Building loyalty in your safety program can be a real challenge.
When you think about loyalty, an image of frequent flyer miles or Starbucks Rewards likely comes to mind. The reason why is that these companies have built significant following for their brands by consistently delivering on their promises, and doing a great job of letting people know about their rewards.
As an employer, building loyalty in your safety program can be a real challenge. Here are five keys initiatives you can implement to gain significant buy-in for your programs!
Provide Clear Direction
Even the most intuitive employee can find new safety programs difficult to understand, let alone follow. By clearly outlining the details of your safety program, you will give workers a benchmark on which to base their actions, thereby making it significantly easy to follow.
Your program outline should include:
- Long-term & short-term goals
- Rules & procedures
- Key contact for the program
Reward Safe Actions
A successful safety program will include some level of reward for compliance. Even something as simple as public recognition of a worker’s efforts in the company newsletter is enough to motivate them to care about the program. Of course, the more significant the rewards offered, the more effective the program might be. However, you should be cautious of making the rewards too big or they’ll eclipse the long-term safety improvement objectives your company is trying to achieve.
Show Your Commitment
A short-term program does nothing to change the attitudes and behaviors of your staff. Show that your company is in it for the long haul by making long-term objectives and a holistic game plan that transcends the calendar. The program itself should exist year over year, with procedures in place to make continuous and regular improvements. A great way to show your commitment is to have an effective communication program.
Spread the Word
Speaking of communication, this is extremely important to a successful safety program. Not to be confused with “provide clear direction”, spreading the word about your safety program should involve sharing the results gained from company wide buy-in. The more workers see the benefit of their actions, the more they will want to contribute.

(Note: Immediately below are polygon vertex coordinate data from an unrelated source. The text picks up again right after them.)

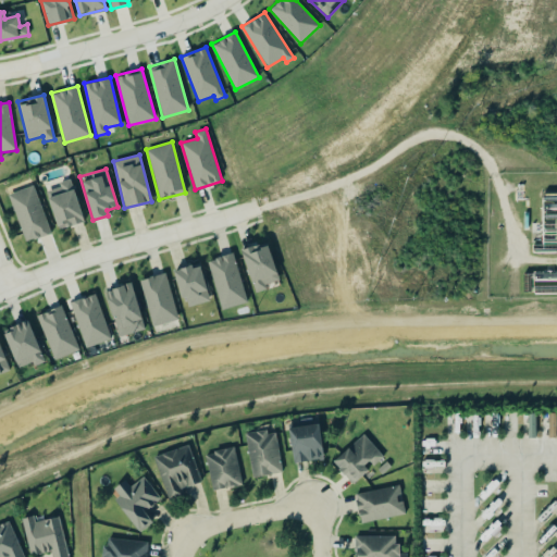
[(85,221),(71,178),(58,183),(60,189),(47,194),(58,230),(85,221)]
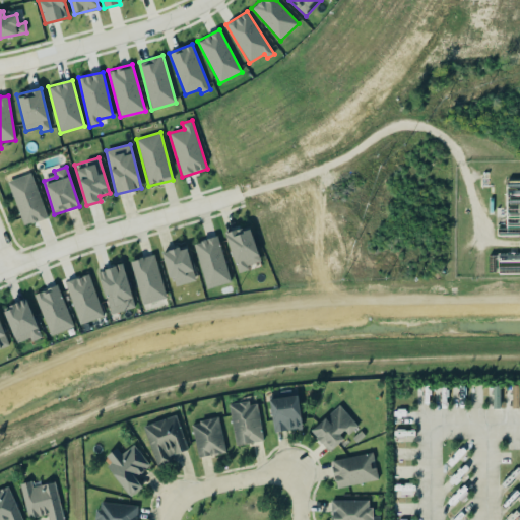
[(47,218),(31,173),(8,181),(23,226),(47,218)]
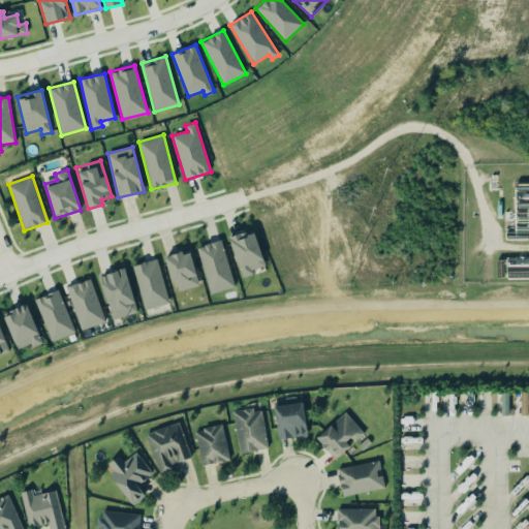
[(267,268),(255,232),(244,236),(243,231),(228,237),(242,276),(267,268)]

Easy ways to communicate are company newsletters, personal emails, announcements at team meetings, and even something as simple as word of mouth among the workforce.
It’s not enough to pay lip service for safety. If your company is not making improvements, even though you’re taking part in all of the above, you may need to rethink your strategy. Otherwise, workers will catch on and will no longer find value in the program. To really build loyalty from your staff, workers need to genuinely feel that your workplace is safe. Take every step you can to ensure that your company has the tools, equipment, and procedures it needs to be a safer company and worker loyalty will build.
Typically, companies that experience measurable returns on their safety records commit completely to making improvements from the head office all the way to the front-lines. Employees must be informed and empowered to make decisions to improve the level of safety in the organization in order for their programs to succeed.